DNA sequence data are currently viewed as a ‘bedrock’ or ‘backbone’ of modern biological science. This article traces DNA sequence data produced by so-called ‘next generation sequencing’ (NGS) platforms as it moves into a biological data infrastructure called the Sequence Read Archive (SRA). Since 2007, the SRA has been the leading repository for NGS-produced nucleotide (DNA and RNA) sequences. The way sequence data move into the SRA, we suggest, is symptomatic of a decisive shift towards post-archival genomics.
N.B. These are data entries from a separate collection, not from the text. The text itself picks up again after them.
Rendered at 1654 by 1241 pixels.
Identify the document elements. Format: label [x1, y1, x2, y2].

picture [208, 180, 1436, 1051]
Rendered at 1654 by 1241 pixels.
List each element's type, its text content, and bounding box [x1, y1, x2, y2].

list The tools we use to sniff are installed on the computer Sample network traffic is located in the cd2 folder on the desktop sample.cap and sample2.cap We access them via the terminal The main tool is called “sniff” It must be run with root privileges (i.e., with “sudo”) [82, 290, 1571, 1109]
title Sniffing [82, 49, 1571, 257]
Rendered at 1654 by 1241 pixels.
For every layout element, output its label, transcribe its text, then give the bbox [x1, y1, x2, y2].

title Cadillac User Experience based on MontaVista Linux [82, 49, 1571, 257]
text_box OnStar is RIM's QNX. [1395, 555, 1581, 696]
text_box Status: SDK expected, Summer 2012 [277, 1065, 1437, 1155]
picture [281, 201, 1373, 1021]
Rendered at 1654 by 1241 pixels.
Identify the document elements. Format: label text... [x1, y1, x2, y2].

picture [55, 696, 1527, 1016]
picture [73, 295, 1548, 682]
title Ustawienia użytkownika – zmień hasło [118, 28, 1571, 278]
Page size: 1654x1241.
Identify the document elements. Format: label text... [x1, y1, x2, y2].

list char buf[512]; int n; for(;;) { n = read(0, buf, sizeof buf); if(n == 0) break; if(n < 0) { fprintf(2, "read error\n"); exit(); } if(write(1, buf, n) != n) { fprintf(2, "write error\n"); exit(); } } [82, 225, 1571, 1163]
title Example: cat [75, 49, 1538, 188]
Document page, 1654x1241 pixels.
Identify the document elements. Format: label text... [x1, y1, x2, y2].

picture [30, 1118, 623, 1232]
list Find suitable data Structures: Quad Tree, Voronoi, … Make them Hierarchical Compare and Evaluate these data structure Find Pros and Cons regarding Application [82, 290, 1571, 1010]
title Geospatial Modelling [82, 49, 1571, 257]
This term refers to the increasing importance of the logistics rather than the biology of sequence data. In the SRA, logistical concerns with the bulk movements of sequence data somewhat supplant the emphasis in previous genomic and biological databases on contextualising particular sequences and cross-linking between different forms of biological data. At the same time, post-archival logistics do not necessarily flatten genomic research into global genomic homogeneity. Rather, the SRA provides evidence of an increasingly polymorphous flow of sequence data deriving from an expansion and diversification of sequencing techniques and instruments. The patterns of movement of data in and around the SRA suggest that sequence data are proliferating in various overlapping and sometimes disparate forms. By mapping differences in content across the SRA, by tracking patterns of absence or ‘missingness’ in metadata, and by following how changes in file formats highlight uncertainties in the definitions of seemingly obvious DNA-related artefacts such as a sequencer ‘run’, we highlight the growing lability of nucleotide sequence data. The movements of data in the SRA attest to a decisive mutation in sequences from biological bedrock to an increasingly expandable material whose epistemic and technological value remains open to reinvention.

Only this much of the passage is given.